--- EXERCISE REQUIREMENTS ---
When you reach the line containing "right back paw: (171, 681)" in the entries below, start writing out each line exactly, and stop after the line containing "left front paw: (454, 722)".

========================================================================

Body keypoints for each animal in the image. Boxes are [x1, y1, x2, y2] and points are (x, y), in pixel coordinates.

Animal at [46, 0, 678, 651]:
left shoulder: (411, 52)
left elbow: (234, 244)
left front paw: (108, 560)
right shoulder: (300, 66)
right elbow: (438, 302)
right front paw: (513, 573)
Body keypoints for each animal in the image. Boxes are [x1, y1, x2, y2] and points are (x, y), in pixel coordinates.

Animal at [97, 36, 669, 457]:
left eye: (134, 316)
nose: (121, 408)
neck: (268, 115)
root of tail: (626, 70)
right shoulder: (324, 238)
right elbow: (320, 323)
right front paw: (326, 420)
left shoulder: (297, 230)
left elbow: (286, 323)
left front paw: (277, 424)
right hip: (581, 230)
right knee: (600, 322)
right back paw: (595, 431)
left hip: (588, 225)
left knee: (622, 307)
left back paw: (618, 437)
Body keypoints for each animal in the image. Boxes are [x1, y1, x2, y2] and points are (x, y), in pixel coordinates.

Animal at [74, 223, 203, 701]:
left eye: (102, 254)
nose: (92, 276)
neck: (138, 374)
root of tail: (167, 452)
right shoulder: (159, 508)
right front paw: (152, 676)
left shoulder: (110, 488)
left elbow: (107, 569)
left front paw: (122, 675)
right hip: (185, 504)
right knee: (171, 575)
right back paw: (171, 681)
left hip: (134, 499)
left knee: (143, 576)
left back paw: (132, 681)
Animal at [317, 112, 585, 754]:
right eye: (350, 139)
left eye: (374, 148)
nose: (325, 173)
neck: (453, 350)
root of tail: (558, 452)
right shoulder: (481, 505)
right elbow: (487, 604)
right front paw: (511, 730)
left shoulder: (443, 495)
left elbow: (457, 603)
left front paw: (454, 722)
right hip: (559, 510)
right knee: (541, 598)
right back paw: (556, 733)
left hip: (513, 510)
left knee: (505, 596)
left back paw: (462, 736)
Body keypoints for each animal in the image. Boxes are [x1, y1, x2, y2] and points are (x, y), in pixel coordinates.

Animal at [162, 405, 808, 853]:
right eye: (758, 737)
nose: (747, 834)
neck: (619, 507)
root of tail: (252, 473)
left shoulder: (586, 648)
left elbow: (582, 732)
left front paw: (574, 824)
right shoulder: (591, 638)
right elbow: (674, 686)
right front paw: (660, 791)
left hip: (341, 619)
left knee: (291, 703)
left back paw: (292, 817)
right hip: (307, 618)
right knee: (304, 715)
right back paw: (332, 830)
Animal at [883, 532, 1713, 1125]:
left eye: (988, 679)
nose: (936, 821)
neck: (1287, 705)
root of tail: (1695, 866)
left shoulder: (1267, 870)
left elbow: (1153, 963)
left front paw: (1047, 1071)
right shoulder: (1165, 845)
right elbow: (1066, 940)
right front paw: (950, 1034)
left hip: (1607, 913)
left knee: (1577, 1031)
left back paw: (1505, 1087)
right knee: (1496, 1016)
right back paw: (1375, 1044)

========================================================================

--- RESULT OF THE TASK ---
right back paw: (171, 681)
left hip: (134, 499)
left knee: (143, 576)
left back paw: (132, 681)
Animal at [317, 112, 585, 754]:
right eye: (350, 139)
left eye: (374, 148)
nose: (325, 173)
neck: (453, 350)
root of tail: (558, 452)
right shoulder: (481, 505)
right elbow: (487, 604)
right front paw: (511, 730)
left shoulder: (443, 495)
left elbow: (457, 603)
left front paw: (454, 722)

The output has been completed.